In a scathing Saturday editorial excoriating the U.S. for being addicted to debt and living beyond its means, China’s state-run news agency highlighted a different but related issue: China’s U.S. debt holdings that amount to some $1.16 trillion. If U.S. Treasuries are worth less in the wake of the country’s downgrade, then China has a problem of its own.
The Washington Post reported that China’s editorial roundly scolded the U.S. for “squander[ing] unlimited overseas borrowing,” and said those days were at an end. Beijing had said nothing in the days leading up to the budget agreement when downgrades were threatened. Now that it has become a reality, and the potential threat to its own investments has become more immediate, the country’s leaders have become openly critical of the U.S.
China’s own ratings agency, Dagong Global Credit Rating Co., had already cut the U.S. rating for the second time three days before. Its first cut was administered in November, although little attention was paid to it at the time.
According to a Reuters report, China’s anger over the U.S. debt situation masks its own economic situation, which is so heavily tied to exports that it maintains a constant influx of foreign currencies and their attendant risks.

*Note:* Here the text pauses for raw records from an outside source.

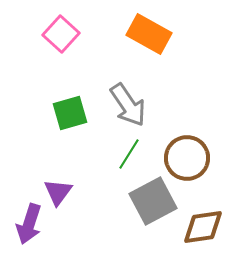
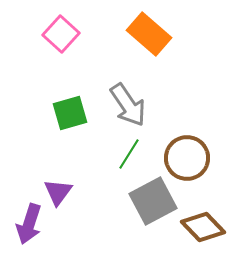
orange rectangle: rotated 12 degrees clockwise
brown diamond: rotated 54 degrees clockwise
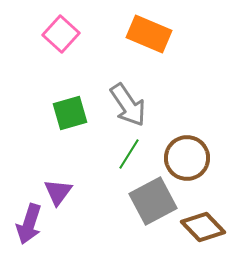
orange rectangle: rotated 18 degrees counterclockwise
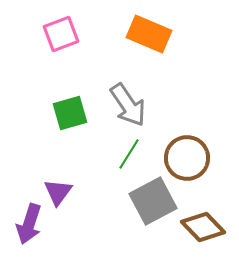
pink square: rotated 27 degrees clockwise
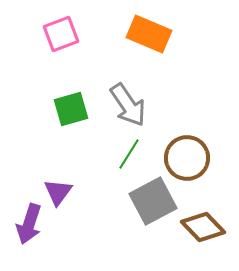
green square: moved 1 px right, 4 px up
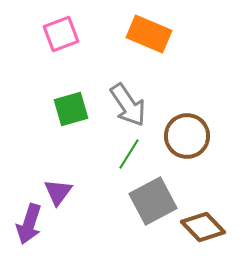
brown circle: moved 22 px up
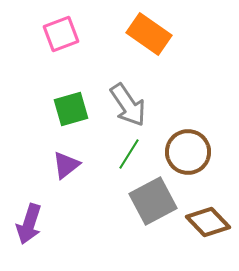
orange rectangle: rotated 12 degrees clockwise
brown circle: moved 1 px right, 16 px down
purple triangle: moved 8 px right, 27 px up; rotated 16 degrees clockwise
brown diamond: moved 5 px right, 5 px up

Beijing is apparently concerned that its economic policies are moving too slowly to keep up with the global economic situation—both in foreign currency risk and in falling demand for exports as other countries continue to tighten their belts in austerity. Officials have said off the record that China must change its policies in order to lower its trade imbalance and stock of foreign currency reserves.
While one step it is taking is to reduce restrictions on foreign investment, that has little effect on its enormous reserves. On Friday, Yu Yongding, a former central bank adviser, had called for a float of the yuan, as reported by AdvisorOne. While it is doubtful that China will permit that any time soon, the fact that such a step was called for in public, says the report, indicates that the country is ready for more drastic change than it has previously allowed.